Providing special education resources to students with additional need in general education classrooms

Context

Lovett operates in a full inclusion model for their students with learning disabilities (those who have an Individualized Education Plan or “IEP”). All students are fully integrated into the general education classrooms, and no students are pulled out of the general education classroom for special instruction.

Recognizing that nearly all of their students have unique learning needs, regardless of IEP status, Lovett tries to incorporate as many adults in the classroom as possible, including those who might traditionally serve students with learning disabilities. This includes the general education teacher, special education teacher, aides, and student teachers from University of Illinois at Chicago. Given that Lovett operates within a blended rotation model, these adults can all help promote learning in different ways (facilitating small groups, prompting independent work, etc.), allowing special attention to be paid to those that need it. Not only does this approach better meet the needs of all students, but it also reduces the stigma around being a students with learning disabilities as students recognize that everyone sometimes needs special help.

(This Approach is Illustrative of LEAP's Learner Focused Strategies)

Student Does

  • Students with learning disabilities have an Individualized Education Plan and may receive modified instruction based on that plan.
  • Students are grouped based on instructional need, so a group may contain a mix of students with and without IEPs (students do not know who has one and who doesn’t).

Teacher Does

  • Special education teachers support four or five classrooms.
  • Special education teachers create a weekly schedule to ensure all of his or her students are getting the support they need (based on their Individualized Education Plan).

  • Special education and general education teachers coordinate during weekly planning sessions to figure out the best time for special education teachers to be in the classroom.

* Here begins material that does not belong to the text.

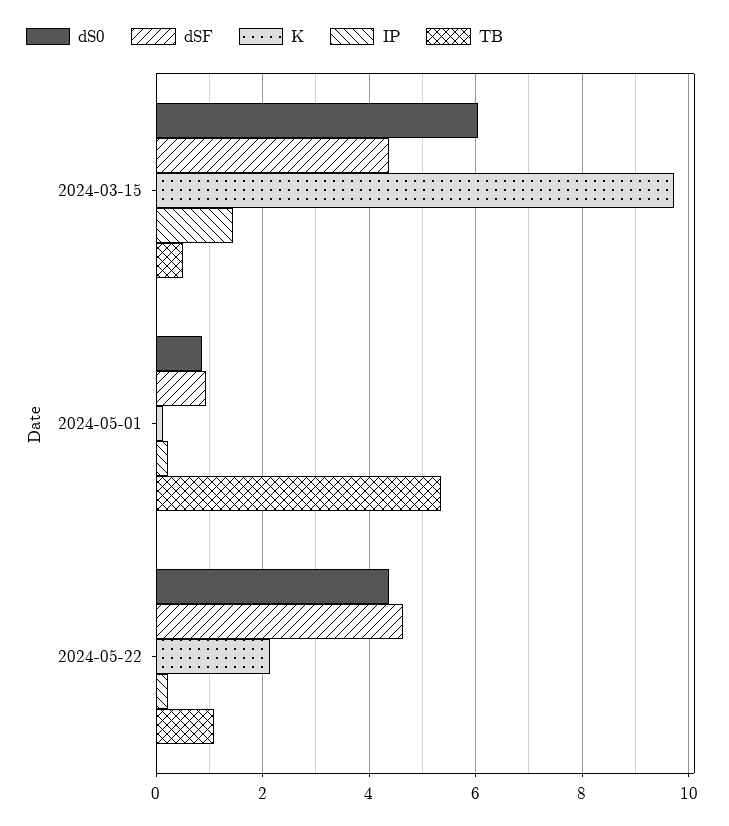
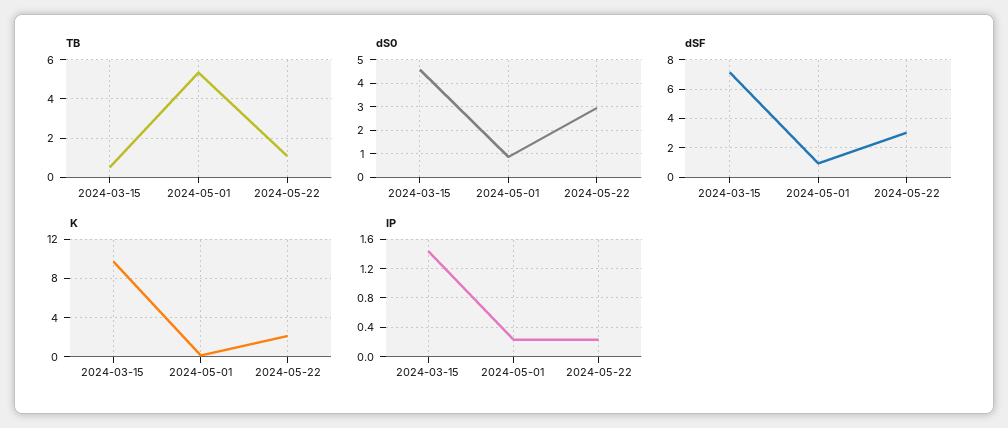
dS0, 2024-03-15: 6 -> 4.5
dSF, 2024-03-15: 4.4 -> 7
dS0, 2024-05-22: 4.4 -> 3
dSF, 2024-05-22: 4.6 -> 3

  • Special education teachers work in classrooms addressing students with the lowest skill levels during core content blocks when students are grouped based on abilities. This practice often enables them to reach all of their students in a single classroom.

  • All teachers modify content and instruction based on individual student needs.

Technology Does

  • Provides data via online programs on student progress for individual skills, helping to identify student needs.
  • Provides NWEA data to help teachers understand which students need the most support in certain skill areas.